Holiday’s value off the ball is almost exclusive to the perimeter. Given his role as more of a point guard to the Pelicans, he’s frequently required up top to initiate facilitation or score in the post. Resultantly, it’s uncommon to see a consistent string of possessions in which Holiday makes a significant impression in the paint without the rock in his hands. Although his preference of the arc may seem a deficiency at first glance, Holiday provides a number of positives on this front. Despite his 6’3″, 205-pound frame, he’s an effective screener on the perimeter, and similarly a proficient pick-and-roll screener.
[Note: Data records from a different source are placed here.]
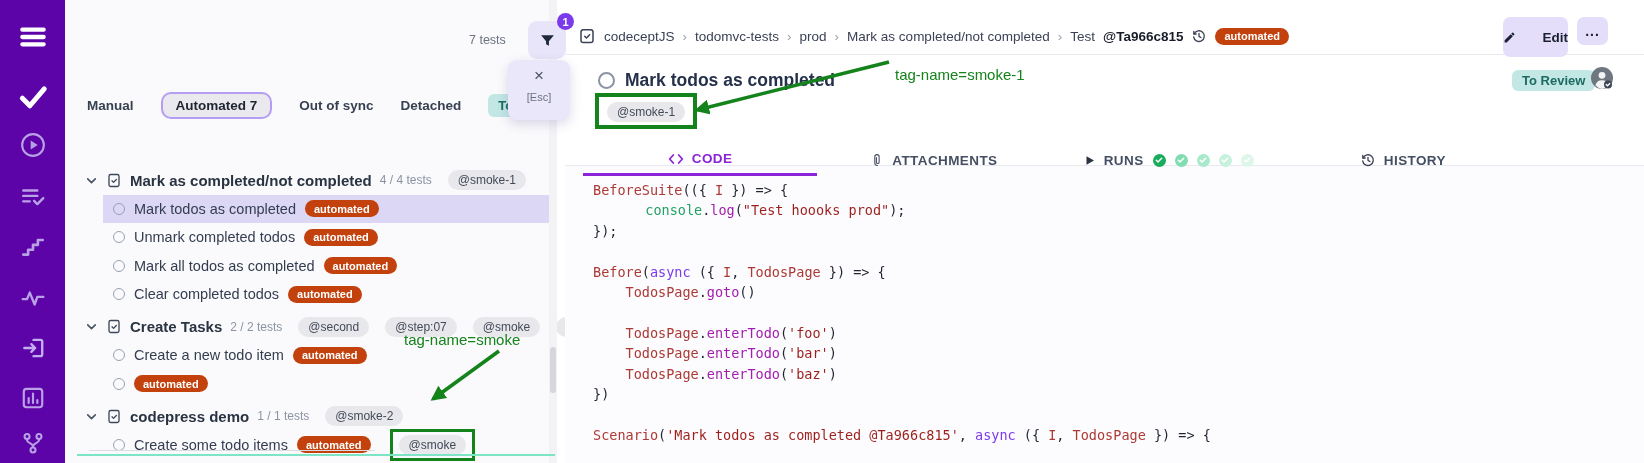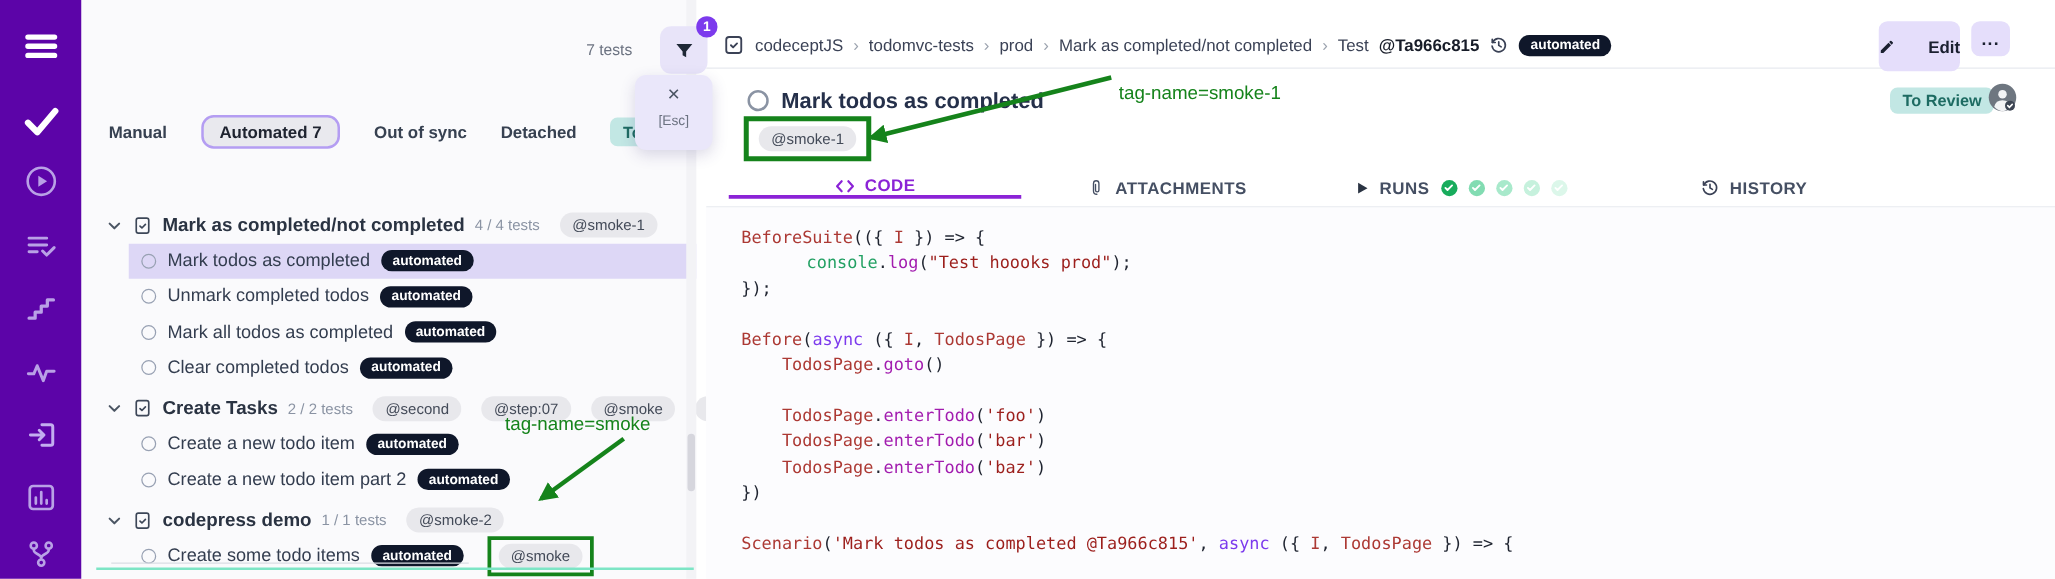--- a/index.html
+++ b/index.html
@@ -32,21 +32,21 @@
   #tree{position:absolute;left:0;top:162px;width:492px;}
   .row{height:28.5px;display:flex;align-items:center;white-space:nowrap;}
   .suite-row{margin-top:4px;padding-left:20px;gap:8px;cursor:pointer;}
   .suite-name{font-size:15px;font-weight:700;color:#2a3342;}
   .suite-count{font-size:12px;color:#8a93a3;}
   .tag-pill{background:#e8e8ec;color:#434a58;font-size:12px;padding:3px 10px;border-radius:11px;margin-left:8px;}
   .test-row{margin-left:38px;padding-left:10px;gap:9px;cursor:pointer;}
   .test-row.selected{background:#ddd7f6;}
   .t-circle{width:10px;height:10px;border:1.5px solid #98a1b3;border-radius:50%;flex:none;}
   .test-name{font-size:14.5px;color:#333d4f;}
-  .badge-automated{background:#0f172a;color:#fff;font-size:11px;font-weight:700;padding:2.5px 9px;border-radius:10px;}
+  .badge-automated{background:#c2410c;color:#fff;font-size:11px;font-weight:700;padding:2.5px 9px;border-radius:10px;}
   .tag-box{display:inline-flex;border:3px solid #15831b;padding:3px 6px;margin:-9px 0 -9px 10px;align-items:center;}
   .tag-box .tag-pill{margin-left:0;}
 
   .scroll-track{position:absolute;left:484px;top:0;width:8px;height:463px;background:#f3f3f6;}
   .scroll-thumb{position:absolute;left:485px;top:347px;width:6px;height:46px;border-radius:3px;background:#d6d6dd;cursor:pointer;}
   .gray-underline{position:absolute;left:24px;top:450px;width:286px;height:1px;background:#dadde3;}
   .teal-line{position:absolute;left:12px;top:454px;width:478px;height:2px;background:#7de5c5;}
 
   .annotation{position:absolute;color:#15831b;font-size:15px;z-index:45;white-space:nowrap;}
   .overlay-svg{position:absolute;left:0;top:0;pointer-events:none;z-index:40;}
@@ -65,21 +65,21 @@
             display:flex;align-items:center;justify-content:center;font-size:14px;font-weight:700;color:#1b2030;letter-spacing:1px;cursor:pointer;}
   .test-title-row{position:absolute;left:33px;top:68px;height:25px;display:flex;align-items:center;gap:10px;}
   .title-circle{width:13px;height:13px;border:2px solid #8a93a3;border-radius:50%;}
   .test-title{font-size:17.5px;font-weight:700;color:#25304a;white-space:nowrap;}
   .status-badge{position:absolute;left:947px;top:70px;background:#c2e7e4;color:#1d6b62;font-weight:700;font-size:13px;
                 padding:3px 10px;border-radius:6px;}
   .avatar{position:absolute;left:1025px;top:66px;width:24px;height:24px;cursor:pointer;}
   .smoke-box{position:absolute;left:30px;top:93px;border:4px solid #15831b;padding:5px 8px;z-index:5;}
   .smoke-box .tag-pill{margin-left:0;}
 
-  .rp-tabs{position:absolute;left:18px;top:134px;width:937px;height:32px;display:flex;z-index:3;align-items:center;}
+  .rp-tabs{position:absolute;left:18px;top:144px;width:937px;height:32px;display:flex;z-index:3;}
   .rp-tab{flex:1;display:flex;align-items:center;justify-content:center;gap:8px;font-size:13.5px;font-weight:700;
           color:#454f63;letter-spacing:.4px;cursor:pointer;}
   .rp-tab.active{color:#8b23d6;border-bottom:3px solid #8b23d6;}
   .rp-tabs-divider{position:absolute;left:0;top:165px;width:1079px;height:1px;background:#e8eaef;}
   .runs-check{width:13px;height:13px;border-radius:50%;display:inline-flex;align-items:center;justify-content:center;margin-left:1px;flex:none;}
 
   .code-block{position:absolute;left:0;top:166px;width:1079px;height:297px;background:#fcfcfe;
               padding:14px 12px 0 28px;box-sizing:border-box;font-family:"DejaVu Sans Mono",monospace;
               font-size:13.5px;line-height:20.4px;white-space:pre;overflow:hidden;}
   .code-line{height:20.4px;}
@@ -226,21 +226,20 @@
         <span class="tag-pill">@smoke</span>
         <span class="tag-pill">@story:13</span>
       </div>
       <div class="row test-row">
         <span class="t-circle"></span>
         <span class="test-name">Create a new todo item</span>
         <span class="badge-automated">automated</span>
       </div>
       <div class="row test-row">
         <span class="t-circle"></span>
-        <span class="test-name">Create a new todo item part 2</span>
         <span class="badge-automated">automated</span>
       </div>
       <div class="row suite-row">
         <span class="icon">
           <svg width="13" height="13" viewBox="0 0 24 24" fill="none" stroke="#4b5563" stroke-width="3" stroke-linecap="round" stroke-linejoin="round">
             <path d="M5 9l7 7 7-7"></path>
           </svg>
         </span>
         <span class="icon">
           <svg width="16" height="17" viewBox="0 0 24 24" fill="none" stroke="#3d4758" stroke-width="2">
Holiday plays an extremely active role up top. During conservation situations, he’ll plant himself at a corner, a schematic New Orleans’s offense displayed throughout the season. Holiday’s adequacy as a shooter (35.3% from 3) makes him a great option for the Pelicans in these spots. He may not provide the distinct value of a Stephen Curry or Reggie Miller, but Holiday’s off-ball value is of use to a multitude of offenses.
Holiday’s case as one of the league’s top guards relies on his defense. He plays a low-risk style of defense that minimizes errors. Holiday’s most frequent mishaps, missing deep cutters and flat-footedness in transition plays, are very rare occurrences on the court. His far more prevalent strengths are prominent either on or off the ball. When he’s directly guarding a matchup, Holiday has some of the strongest positionings of any guard in the league. His strong mix of upward and downward stances to match the angle of his opponents cause some of the strongest commotions a 6’3″ guard could do. Holiday consistently staggers offensive sets, denying penetration attempts additionally with his great hands. This is largely in part due to an optimized armlength radius, keeping opponents far enough at bay to prevent foul trouble but close enough to prevent easy drives. As evident from his 1.7 steals per 75 possessions, his pickpocketing capabilities are near the top of the league. Paired with strong defensive coverage, especially on the perimeter and in recovery, Holiday is one of the very best defensive guards in the NBA today.
Impact metrics have a large variance but a stable typical picture of Holiday’s value. His aforementioned luck-adjusted RAPM was second in the entire league. Holiday’s minimum comes from Goldstein’s PIPM at +1.73 per 100 possessions. With an offensive impact typically ranging from 1.5 to 2 points and a defensive impact usually worth 0.5 to 1 point per 100, Holiday’s situational value is mostly stable aside from his RAPM-esque outliers. Play-by-play data certainly paints a greater picture of his value than the box score, and pure situational value argues he’s among the league’s best. However, due to his declining RAPM (+1.4 in 2020), it’s likely a three-year sample is too partial to earlier events. Based on evaluations of Holiday’s offensive and defensive values, I’d denote him as an “All-Star level” player in 2020 and estimate Jrue Holiday provides a random team with 7.7% odds to win a title at full health.